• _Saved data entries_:
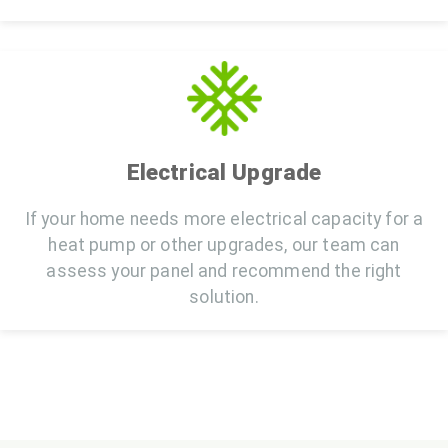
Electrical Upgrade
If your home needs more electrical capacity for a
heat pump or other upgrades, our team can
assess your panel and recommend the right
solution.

==

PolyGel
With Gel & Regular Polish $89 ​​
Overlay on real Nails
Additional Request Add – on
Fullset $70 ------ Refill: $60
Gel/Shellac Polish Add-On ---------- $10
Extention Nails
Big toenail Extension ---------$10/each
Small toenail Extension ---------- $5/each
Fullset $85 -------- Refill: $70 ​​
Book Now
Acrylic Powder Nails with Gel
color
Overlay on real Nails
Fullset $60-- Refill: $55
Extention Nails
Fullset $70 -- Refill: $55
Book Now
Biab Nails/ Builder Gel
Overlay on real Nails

• _PROBLEM DETAILS_: Extract each line from the data above that contains the word "toenail".

• _TASK OUTPUT_:
Big toenail Extension ---------$10/each
Small toenail Extension ---------- $5/each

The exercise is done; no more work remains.